Aim
Rewrite the records with every "developed" changed to "processed" and nothing else altered. Leave out the pictures.

━━ Task inputs

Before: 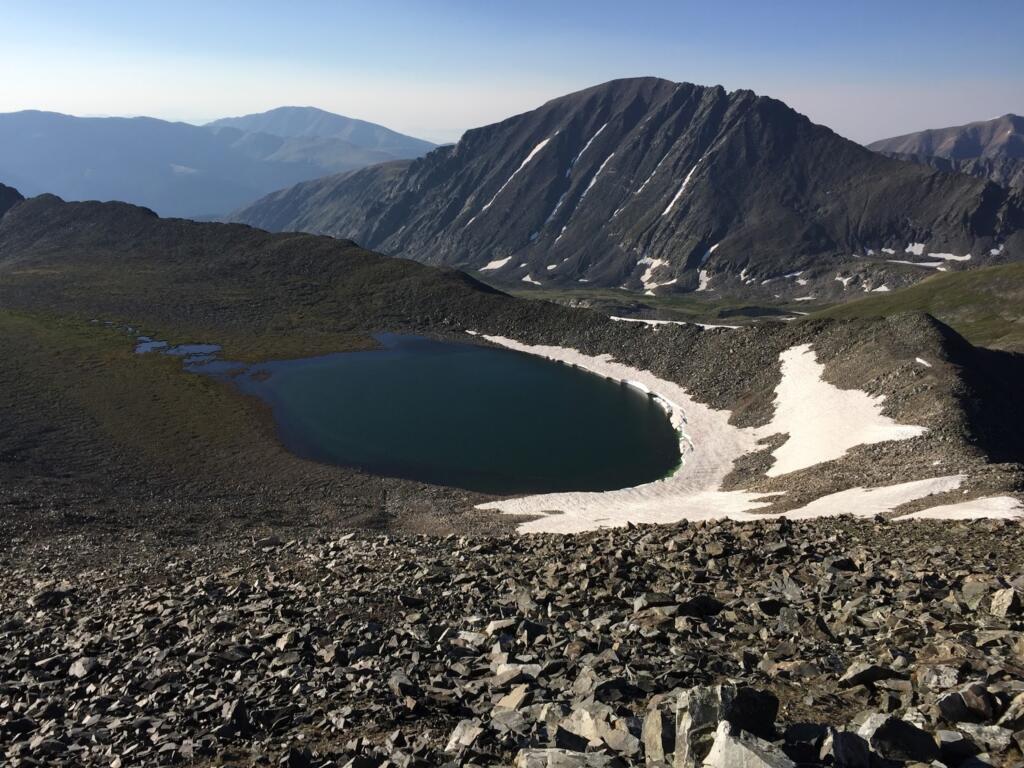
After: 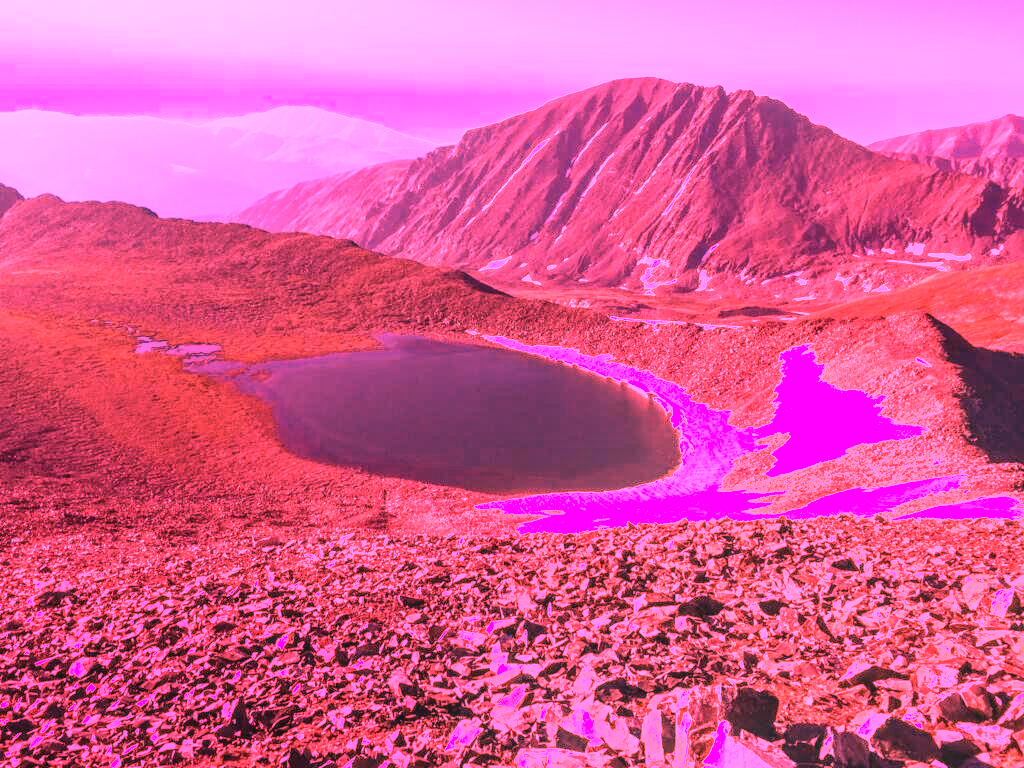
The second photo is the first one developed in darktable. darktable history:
local contrast: on, module defaults
white balance: red 4.26, blue 1.802
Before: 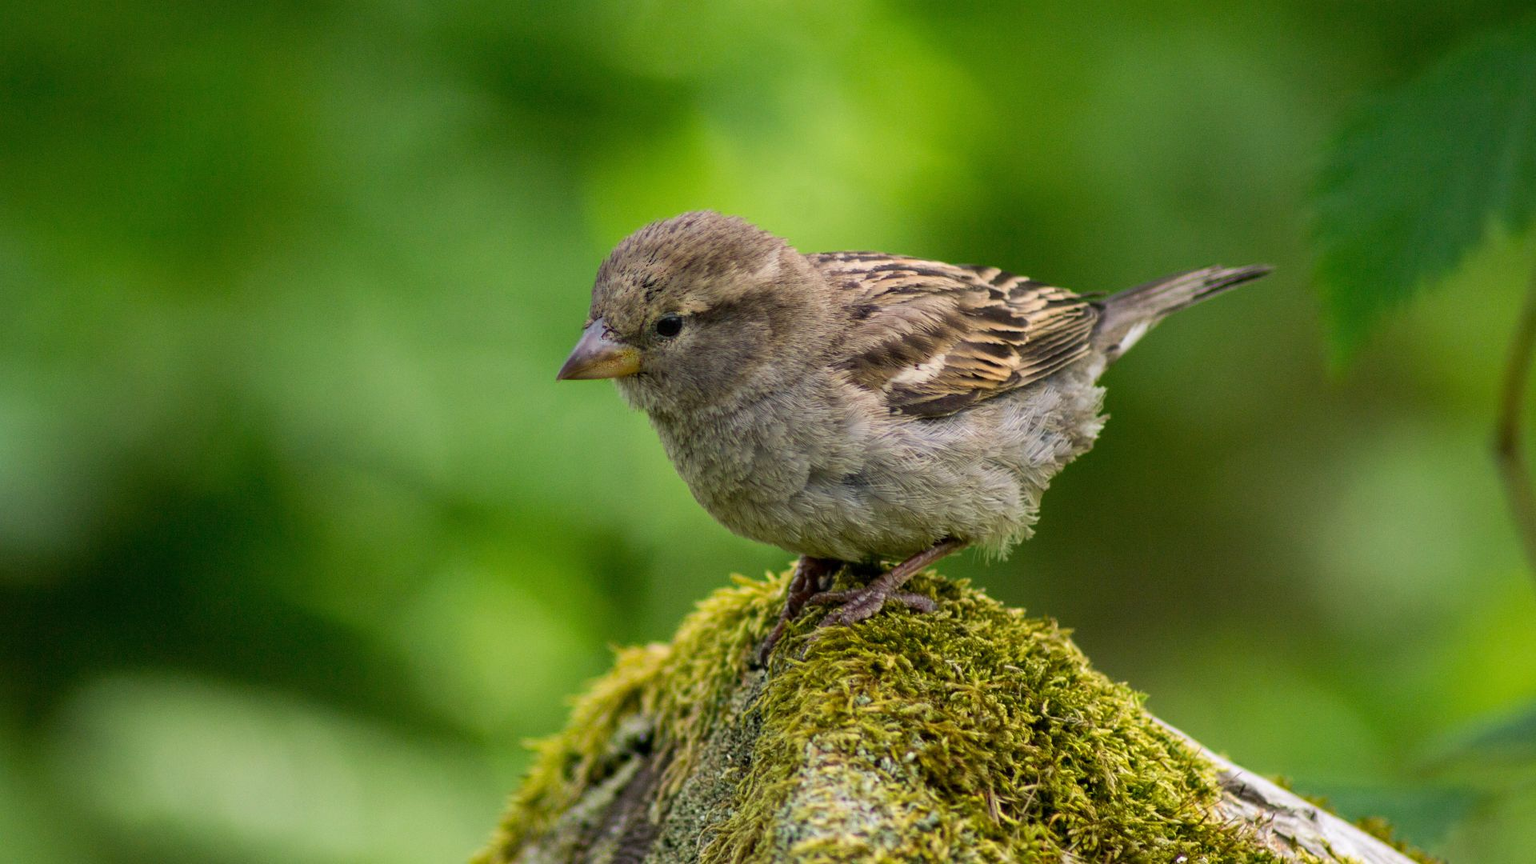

━━━━

Output below
Before: 
After: 
The second photo is the first one processed in darktable. darktable history:
local contrast: on, module defaults
white balance: red 4.26, blue 1.802
Before: 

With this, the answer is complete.